--- DATA IN THIS EXERCISE Enclosed Below ---
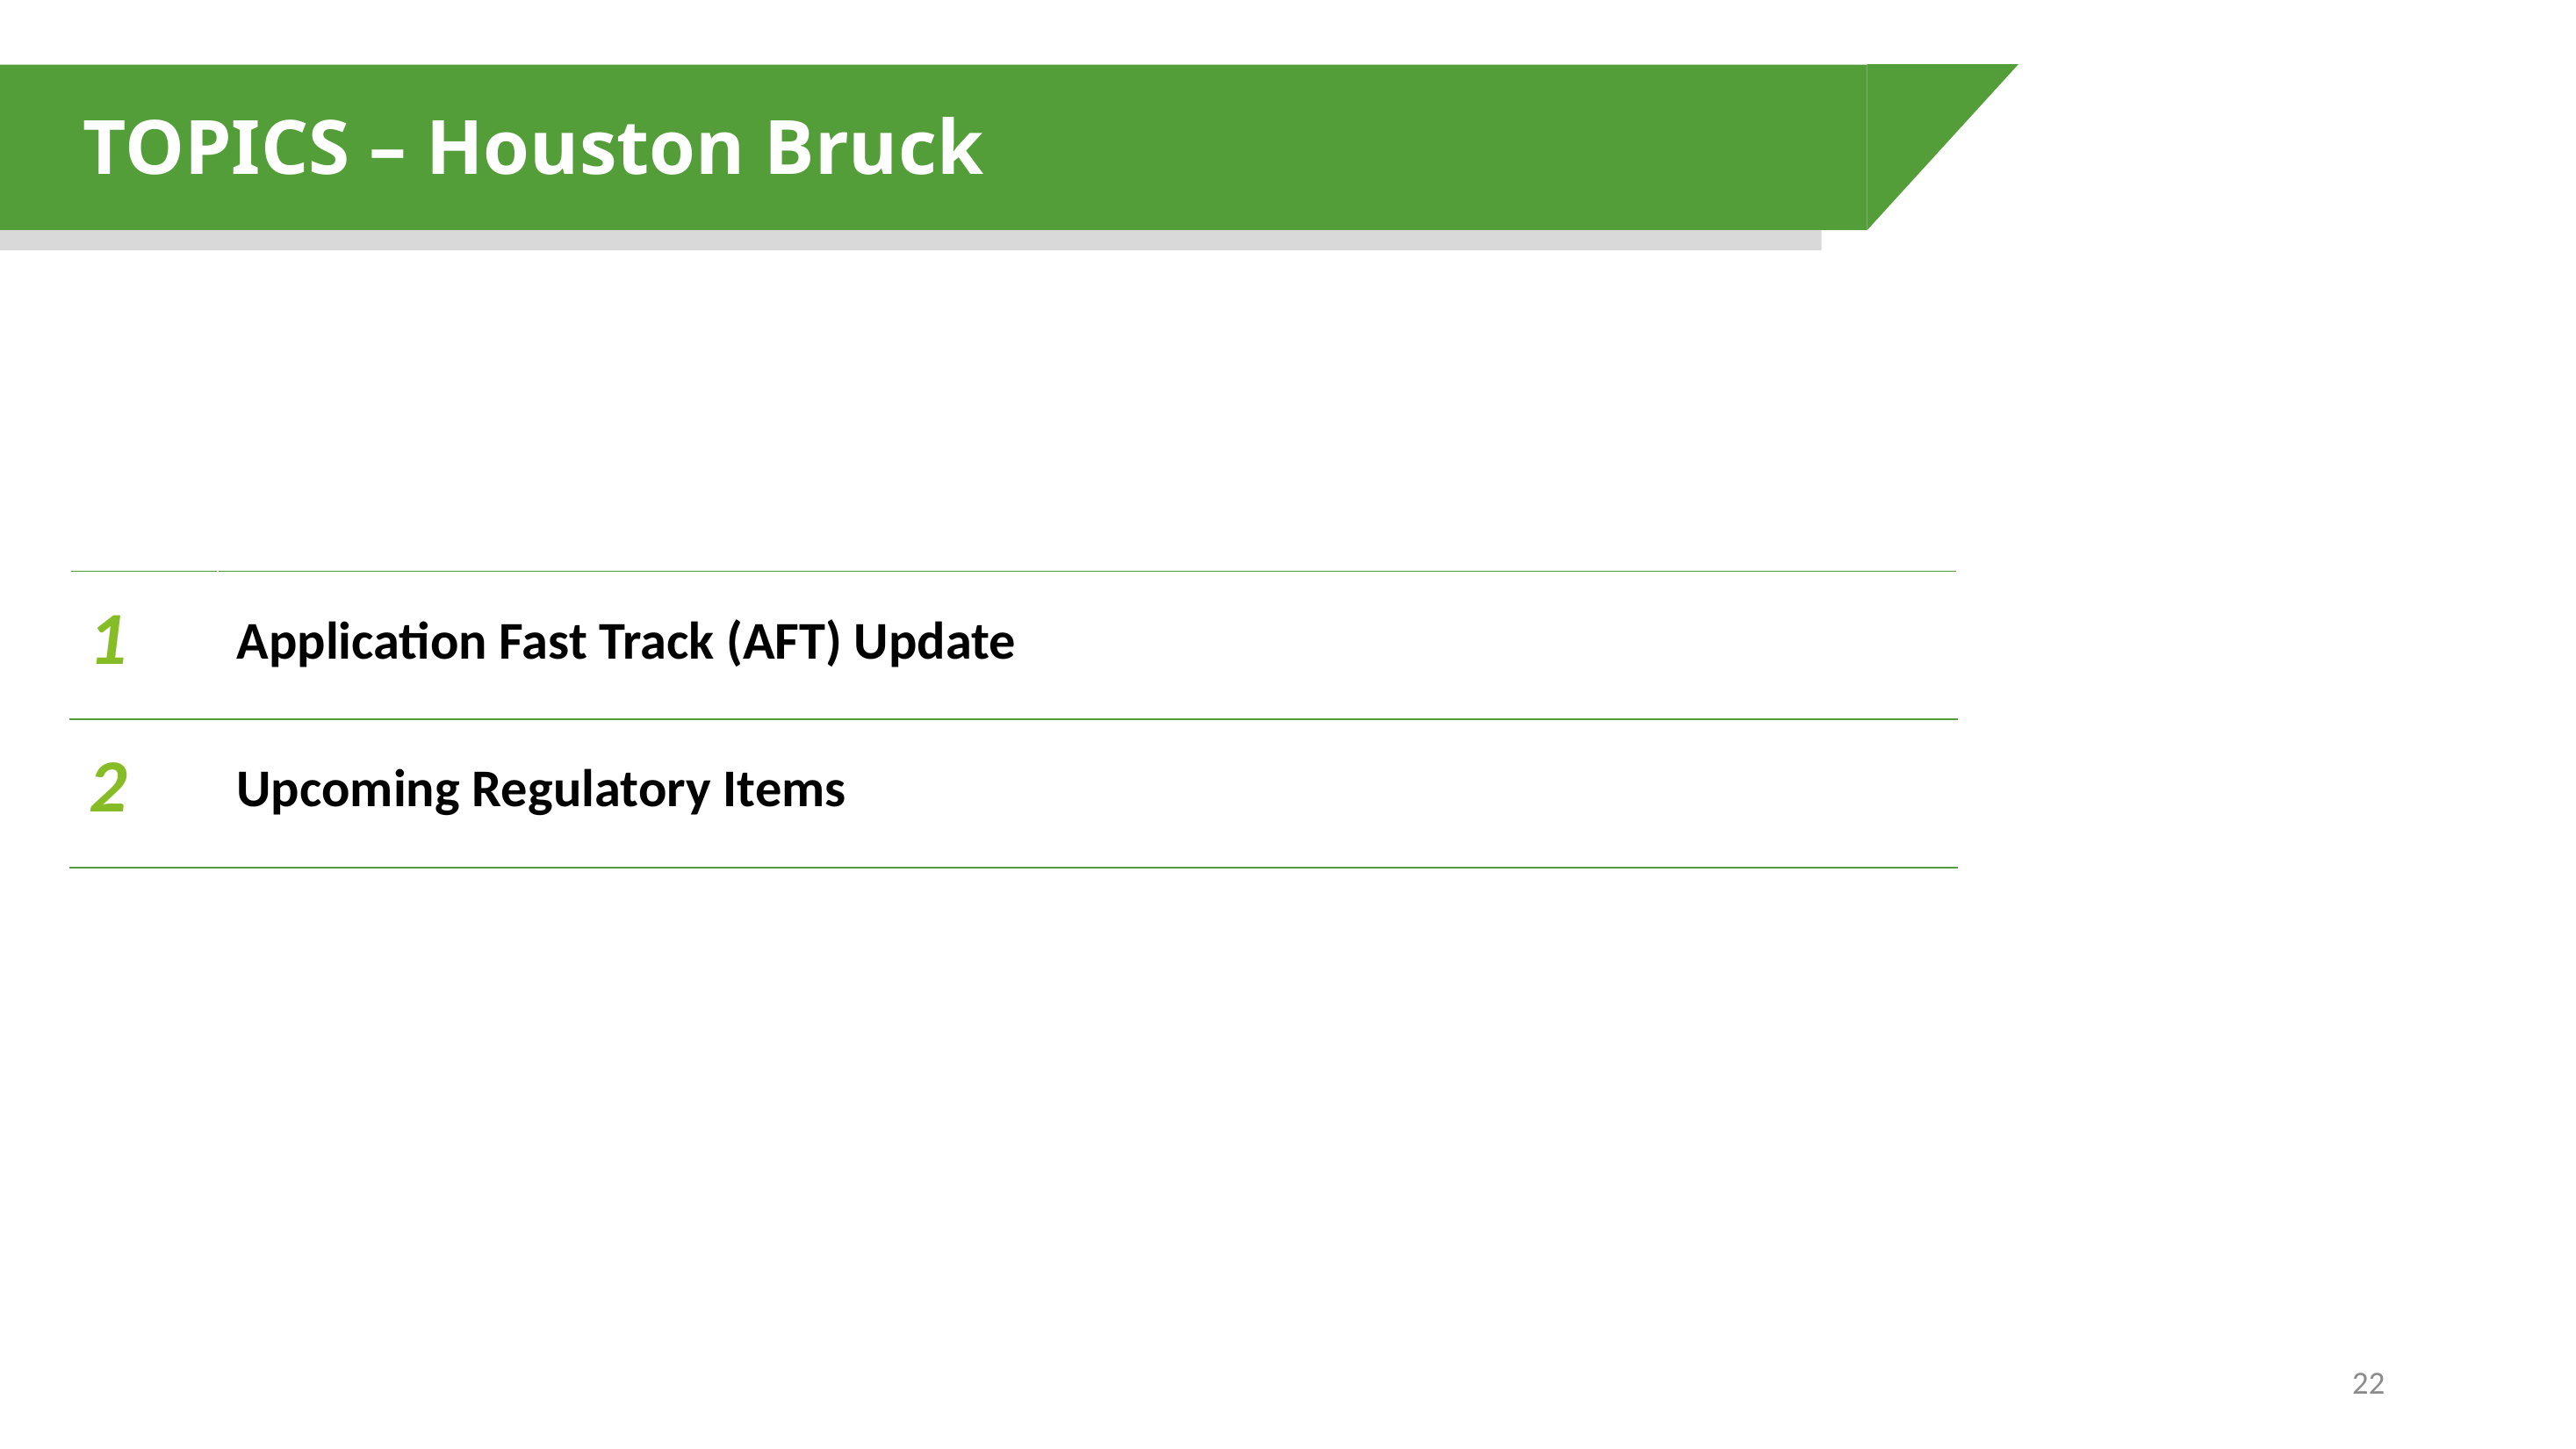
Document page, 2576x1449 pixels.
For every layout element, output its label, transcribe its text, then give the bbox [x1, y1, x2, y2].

slide_number 22 [1818, 1343, 2399, 1421]
text_box [1866, 63, 2021, 233]
table_header Application Fast Track (AFT) Update [219, 572, 1956, 718]
text_box [0, 231, 1823, 251]
text_box [0, 64, 1868, 231]
table_cell 2 [71, 720, 217, 867]
table_header 1 [71, 572, 217, 718]
table_cell Upcoming Regulatory Items [219, 720, 1956, 867]
text_box TOPICS – Houston Bruck [69, 93, 1752, 197]
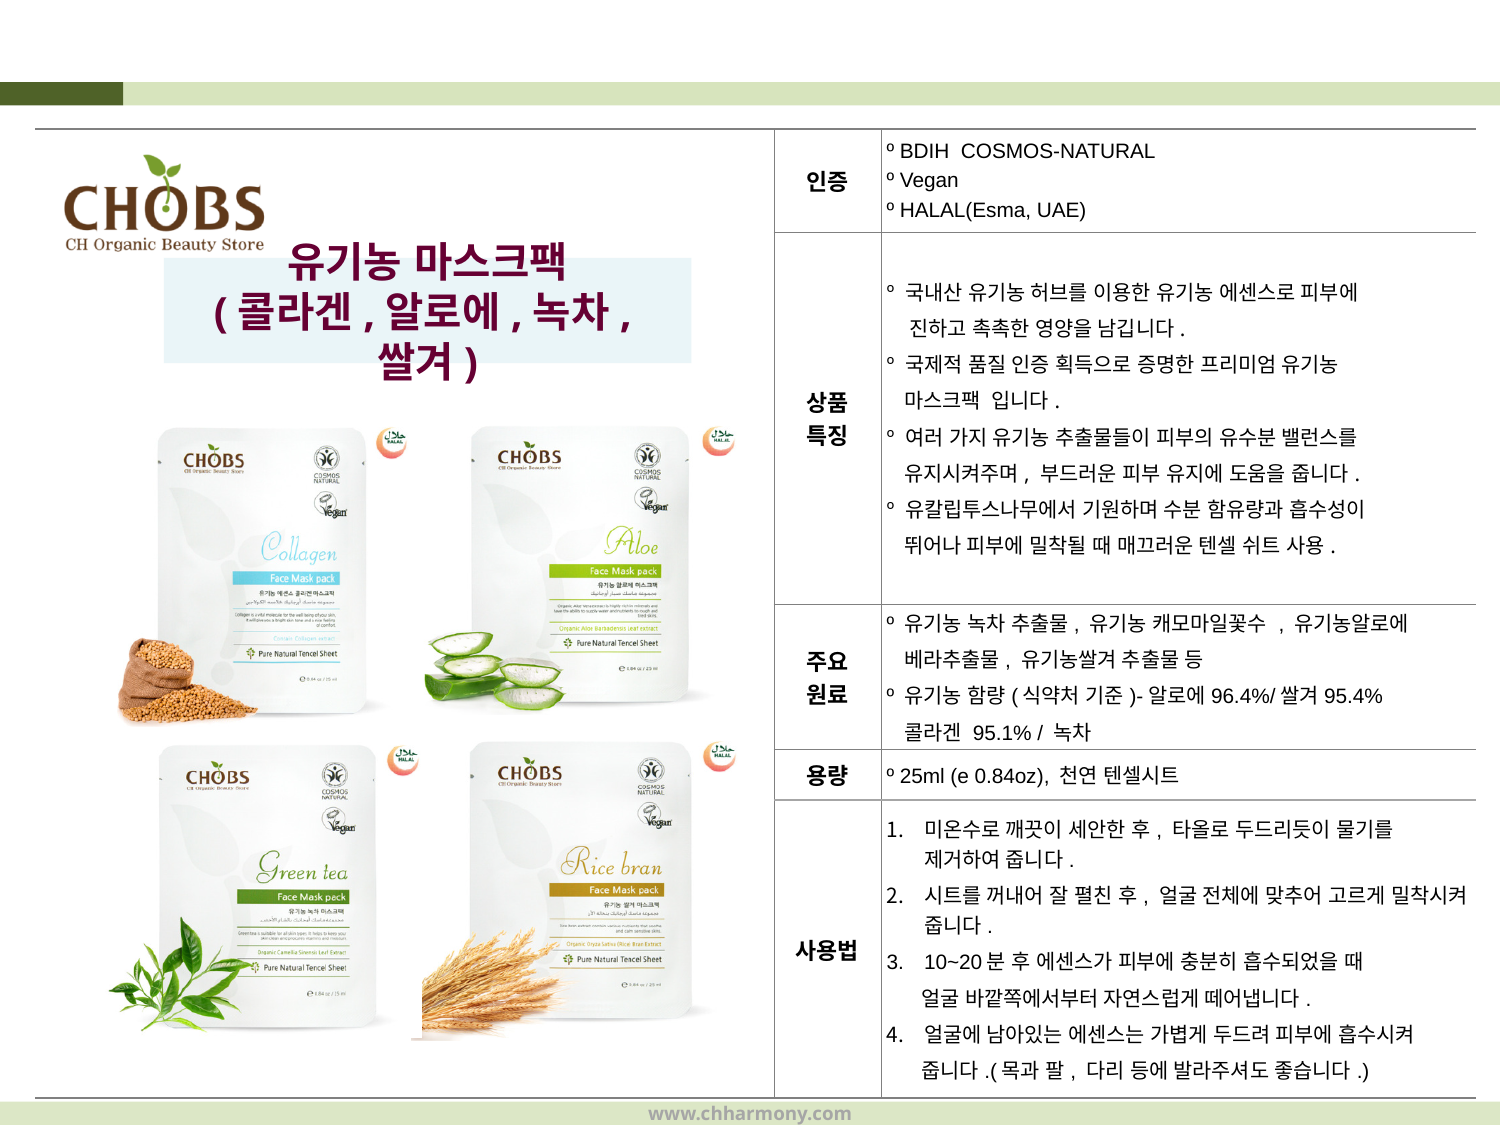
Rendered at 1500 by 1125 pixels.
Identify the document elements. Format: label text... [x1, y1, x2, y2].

table_cell 상품 특징 [775, 233, 881, 604]
picture [58, 137, 270, 273]
table_cell 주요 원료 [775, 605, 881, 749]
table_cell 사용법 [775, 801, 881, 1097]
table_cell º 국내산 유기농 허브를 이용한 유기농 에센스로 피부에 진하고 촉촉한 영양을 남깁니다. º 국제적 품질 인증 획득으로 증명한 프리미엄 유기농 마스크팩 입니다. º 여러 가지 유기농 추출물들이 피부의 유수분 밸런스를 유지시켜주며, 부드러운 피부 유지에 도움을 줍니다. º 유칼립투스나무에서 기원하며 수분 함유량과 흡수성이 뛰어나 피부에 밀착될 때 매끄러운 텐셀 쉬트 사용. [882, 233, 1476, 604]
table_cell 미온수로 깨끗이 세안한 후, 타올로 두드리듯이 물기를 제거하여 줍니다. 시트를 꺼내어 잘 펼친 후, 얼굴 전체에 맞추어 고르게 밀착시켜 줍니다. 10~20분 후 에센스가 피부에 충분히 흡수되었을 때 얼굴 바깥쪽에서부터 자연스럽게 떼어냅니다. 얼굴에 남아있는 에센스는 가볍게 두드려 피부에 흡수시켜 줍니다.(목과 팔, 다리 등에 발라주셔도 좋습니다.) [882, 801, 1476, 1097]
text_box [105, 421, 423, 1038]
text_box 유기농 마스크팩 (콜라겐,알로에,녹차,쌀겨) [162, 256, 693, 365]
table_header [35, 130, 774, 1097]
table_header º BDIH COSMOS-NATURAL º Vegan º HALAL(Esma, UAE) [882, 130, 1476, 232]
table_cell º 유기농 녹차 추출물, 유기농 캐모마일꽃수 , 유기농알로에 베라추출물, 유기농쌀겨 추출물 등 º 유기농 함량(식약처 기준)-알로에96.4%/쌀겨95.4% 콜라겐 95.1% / 녹차 [882, 605, 1476, 749]
text_box www.chharmony.com [0, 1099, 1500, 1125]
table_cell º 25ml (e 0.84oz), 천연 텐셀시트 [882, 750, 1476, 799]
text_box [424, 421, 739, 1044]
table_cell 용량 [775, 750, 881, 799]
table_header 인증 [775, 130, 881, 232]
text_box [0, 81, 1500, 106]
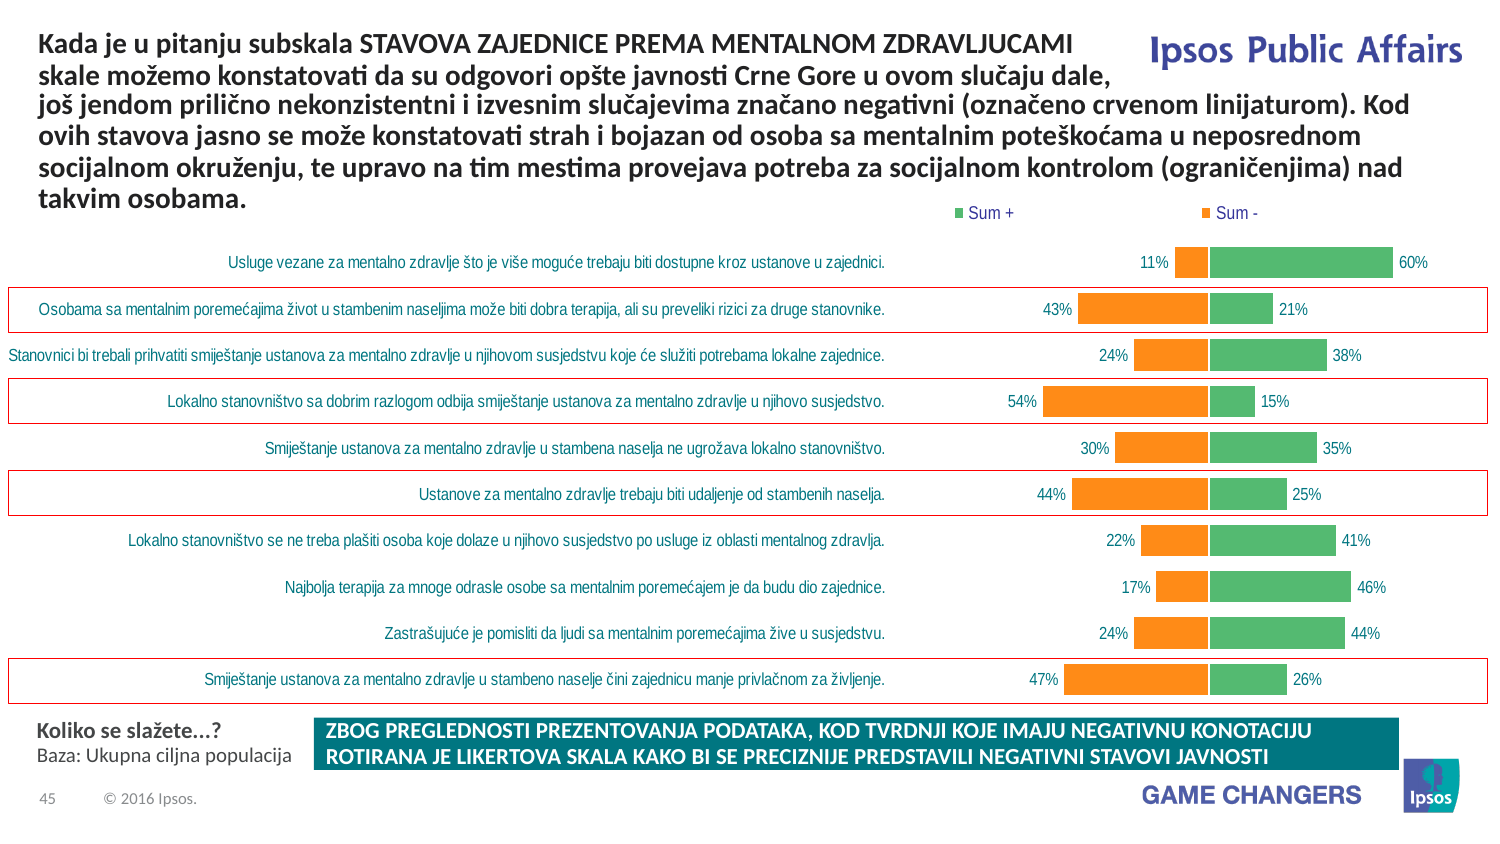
--- End of Enclosed DATA IN THIS EXERCISE ---
- PROBLEM DESCRIPTION: Looking at the entries above, count each line that includes the string "pixels" and give only the total.

- ANSWER SECTION: 2